Data provided: Begin

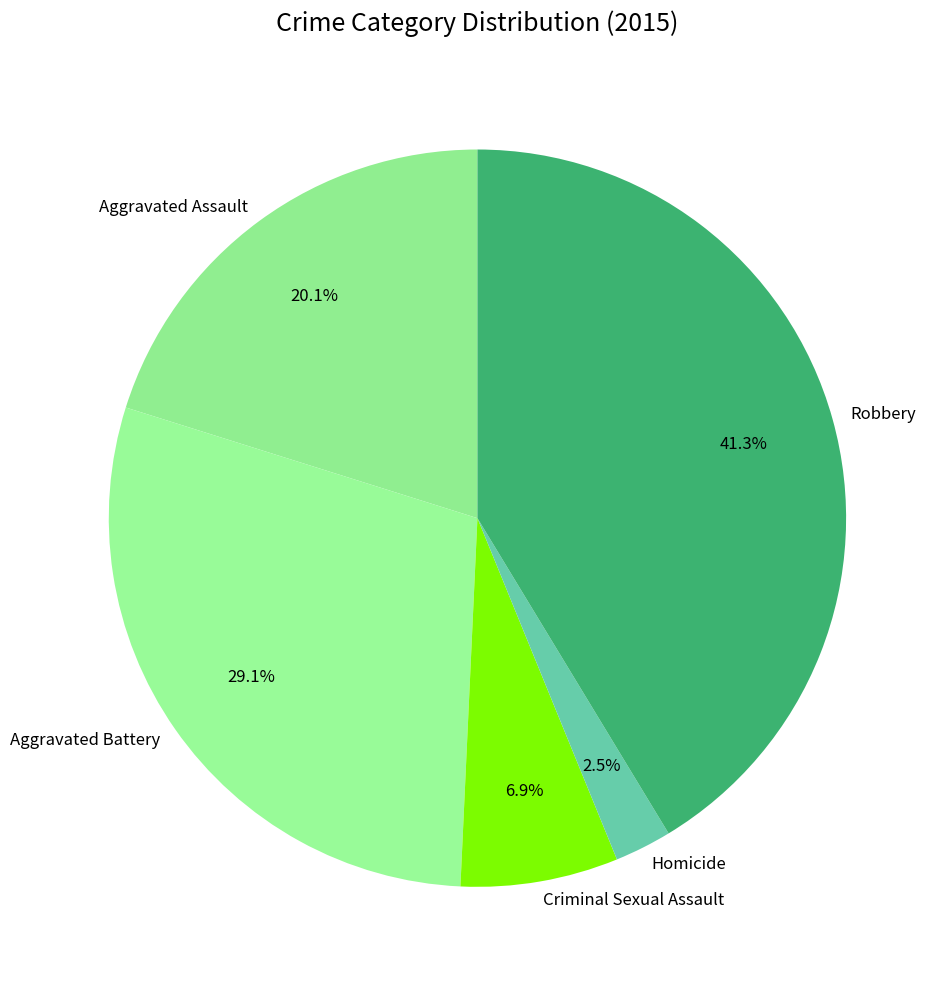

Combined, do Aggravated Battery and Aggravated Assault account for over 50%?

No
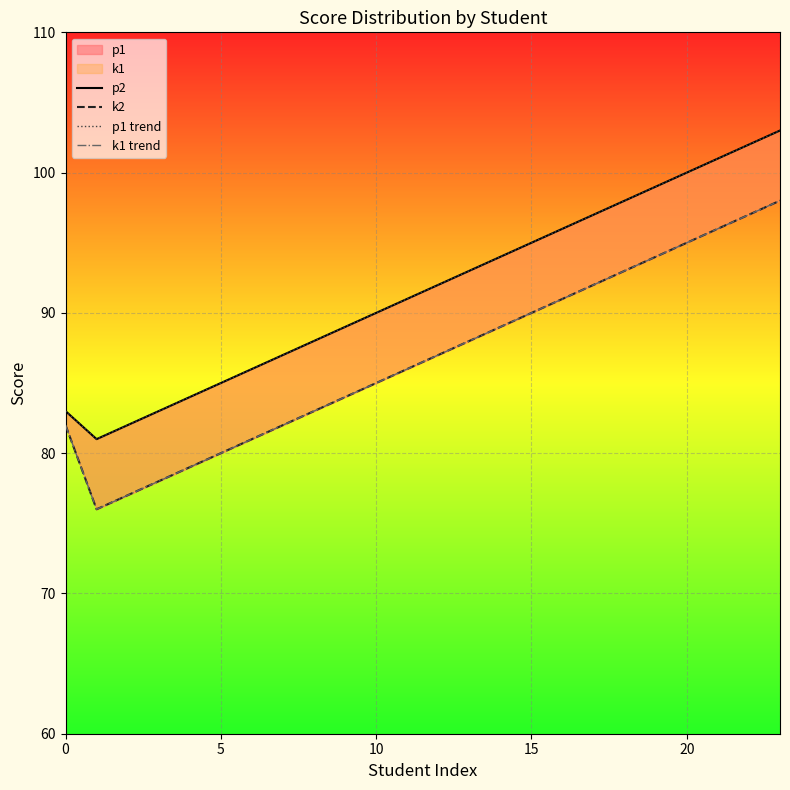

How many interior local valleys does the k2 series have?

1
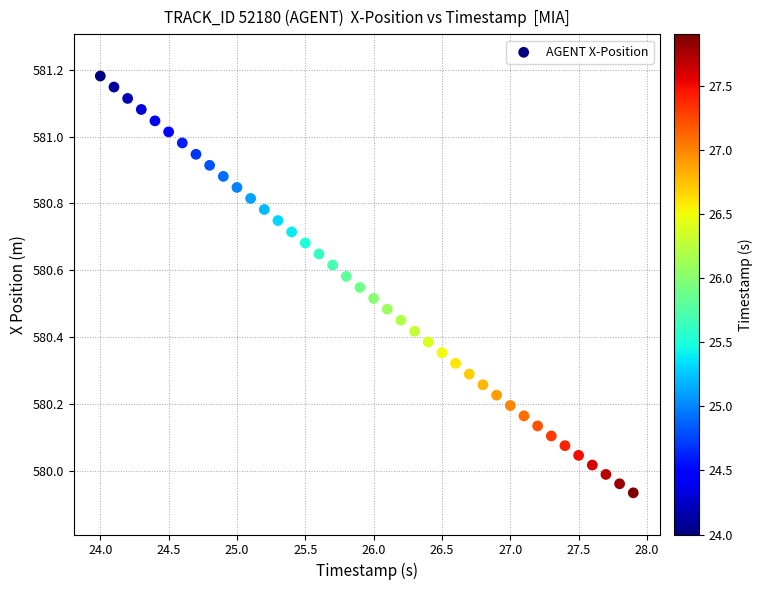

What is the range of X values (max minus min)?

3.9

Data provided: End

§ Required action
Reproduce all of the material above word for word, leaving out the pictures.

§ Written response
Combined, do Aggravated Battery and Aggravated Assault account for over 50%?

No

How many interior local valleys does the k2 series have?

1

What is the range of X values (max minus min)?

3.9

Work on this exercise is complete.